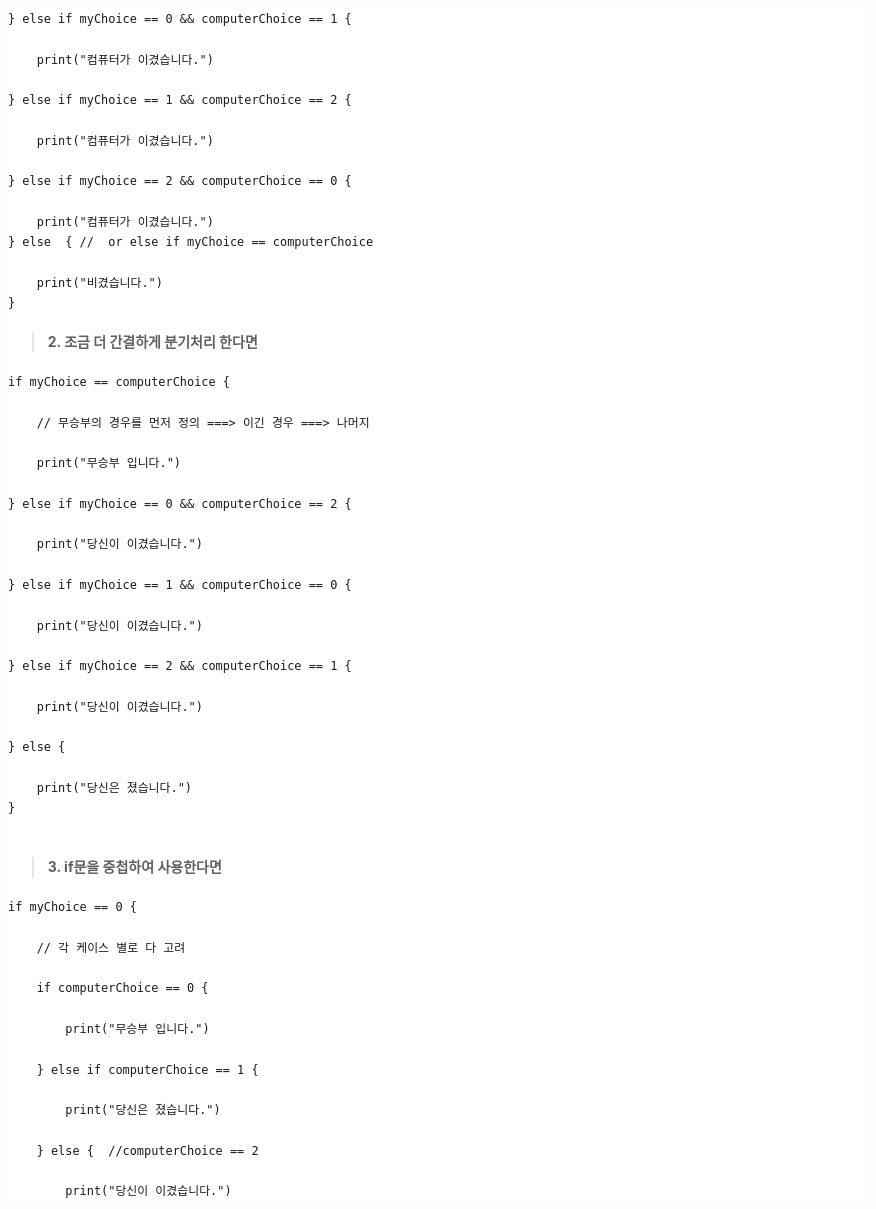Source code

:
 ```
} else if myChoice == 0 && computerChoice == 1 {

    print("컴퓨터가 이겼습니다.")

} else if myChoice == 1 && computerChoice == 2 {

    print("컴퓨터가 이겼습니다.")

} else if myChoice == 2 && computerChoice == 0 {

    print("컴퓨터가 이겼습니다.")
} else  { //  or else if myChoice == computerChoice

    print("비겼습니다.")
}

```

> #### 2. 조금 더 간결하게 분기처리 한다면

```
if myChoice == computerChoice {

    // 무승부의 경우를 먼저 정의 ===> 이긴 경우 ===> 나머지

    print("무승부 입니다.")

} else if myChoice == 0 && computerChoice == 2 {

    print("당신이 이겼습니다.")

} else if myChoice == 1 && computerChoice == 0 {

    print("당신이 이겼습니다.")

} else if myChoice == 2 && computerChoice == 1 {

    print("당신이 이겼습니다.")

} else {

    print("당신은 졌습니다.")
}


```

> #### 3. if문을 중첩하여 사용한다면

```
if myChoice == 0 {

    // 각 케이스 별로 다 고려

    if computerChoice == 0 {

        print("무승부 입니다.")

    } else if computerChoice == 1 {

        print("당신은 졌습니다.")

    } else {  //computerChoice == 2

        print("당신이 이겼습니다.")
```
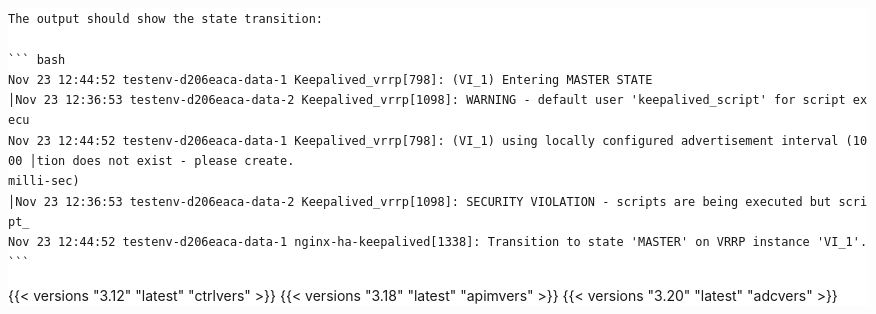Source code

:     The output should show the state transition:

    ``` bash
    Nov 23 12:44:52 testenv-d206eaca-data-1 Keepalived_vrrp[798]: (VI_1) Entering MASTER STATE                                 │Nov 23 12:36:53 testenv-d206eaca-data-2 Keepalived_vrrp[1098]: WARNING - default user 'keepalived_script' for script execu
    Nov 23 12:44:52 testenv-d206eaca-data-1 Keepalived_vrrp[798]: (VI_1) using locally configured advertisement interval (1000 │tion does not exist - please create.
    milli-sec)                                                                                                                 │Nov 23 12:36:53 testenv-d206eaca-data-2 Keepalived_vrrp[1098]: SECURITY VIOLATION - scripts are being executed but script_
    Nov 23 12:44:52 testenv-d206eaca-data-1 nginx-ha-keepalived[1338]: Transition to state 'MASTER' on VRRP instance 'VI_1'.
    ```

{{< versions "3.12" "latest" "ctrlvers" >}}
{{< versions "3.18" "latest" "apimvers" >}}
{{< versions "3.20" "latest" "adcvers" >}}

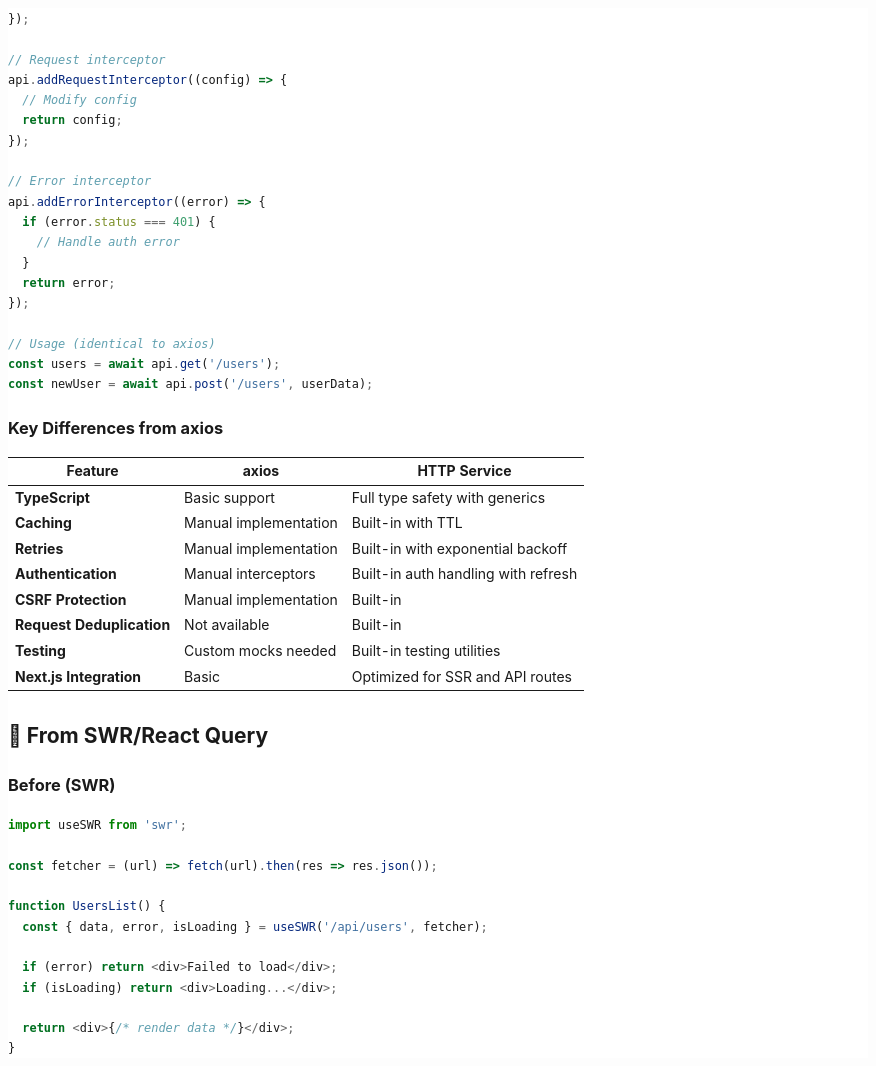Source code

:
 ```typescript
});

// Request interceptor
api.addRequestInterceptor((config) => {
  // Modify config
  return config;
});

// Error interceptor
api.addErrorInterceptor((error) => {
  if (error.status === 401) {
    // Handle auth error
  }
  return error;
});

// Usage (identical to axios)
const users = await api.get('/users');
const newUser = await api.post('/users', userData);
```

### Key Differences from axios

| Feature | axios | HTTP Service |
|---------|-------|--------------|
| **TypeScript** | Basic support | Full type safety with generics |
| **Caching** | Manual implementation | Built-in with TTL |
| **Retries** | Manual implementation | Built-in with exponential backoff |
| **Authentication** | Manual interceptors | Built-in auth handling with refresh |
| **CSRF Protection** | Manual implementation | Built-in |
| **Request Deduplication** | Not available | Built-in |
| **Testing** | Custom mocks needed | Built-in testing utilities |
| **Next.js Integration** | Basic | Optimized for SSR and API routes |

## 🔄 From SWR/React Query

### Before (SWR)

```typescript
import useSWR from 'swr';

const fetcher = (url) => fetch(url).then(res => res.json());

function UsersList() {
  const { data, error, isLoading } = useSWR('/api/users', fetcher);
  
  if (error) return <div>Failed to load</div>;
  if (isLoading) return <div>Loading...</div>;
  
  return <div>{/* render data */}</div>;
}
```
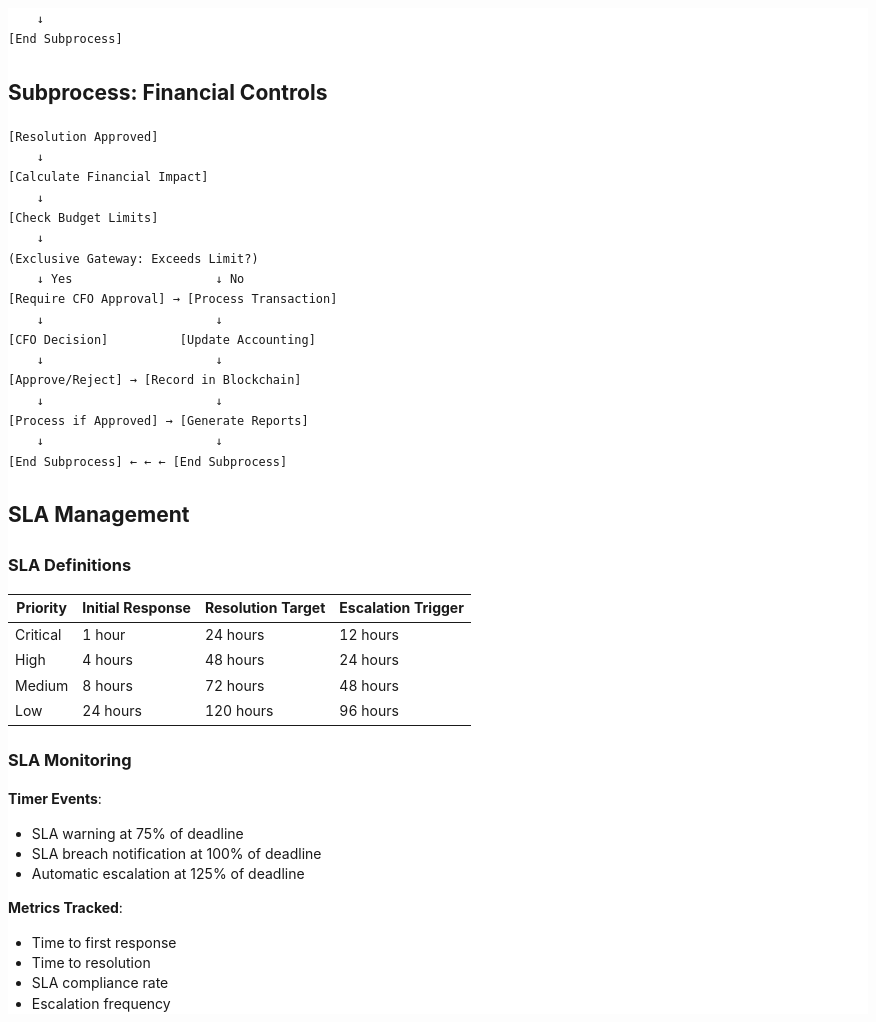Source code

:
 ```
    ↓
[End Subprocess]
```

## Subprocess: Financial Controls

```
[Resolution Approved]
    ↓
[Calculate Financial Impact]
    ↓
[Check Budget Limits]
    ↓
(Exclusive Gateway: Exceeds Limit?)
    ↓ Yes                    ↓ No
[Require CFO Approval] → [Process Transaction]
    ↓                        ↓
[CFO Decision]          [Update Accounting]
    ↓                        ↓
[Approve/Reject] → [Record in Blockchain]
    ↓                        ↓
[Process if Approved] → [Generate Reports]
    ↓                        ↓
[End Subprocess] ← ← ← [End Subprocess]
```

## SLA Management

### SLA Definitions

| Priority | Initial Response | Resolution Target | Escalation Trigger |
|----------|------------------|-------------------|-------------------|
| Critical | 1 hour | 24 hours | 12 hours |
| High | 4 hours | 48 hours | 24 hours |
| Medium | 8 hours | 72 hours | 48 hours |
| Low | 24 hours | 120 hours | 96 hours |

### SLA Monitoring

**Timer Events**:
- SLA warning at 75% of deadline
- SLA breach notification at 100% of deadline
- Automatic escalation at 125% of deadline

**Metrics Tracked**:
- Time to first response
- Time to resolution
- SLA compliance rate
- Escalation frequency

• [PROBLEM]
Only the lines above starting at the one containing "Escalation Trigger |" and ending at the one containing "- SLA warning at 75% of deadline", both included, are to be returned, exactly as they read.

• [WRITTEN SOLUTION]
| Priority | Initial Response | Resolution Target | Escalation Trigger |
|----------|------------------|-------------------|-------------------|
| Critical | 1 hour | 24 hours | 12 hours |
| High | 4 hours | 48 hours | 24 hours |
| Medium | 8 hours | 72 hours | 48 hours |
| Low | 24 hours | 120 hours | 96 hours |

### SLA Monitoring

**Timer Events**:
- SLA warning at 75% of deadline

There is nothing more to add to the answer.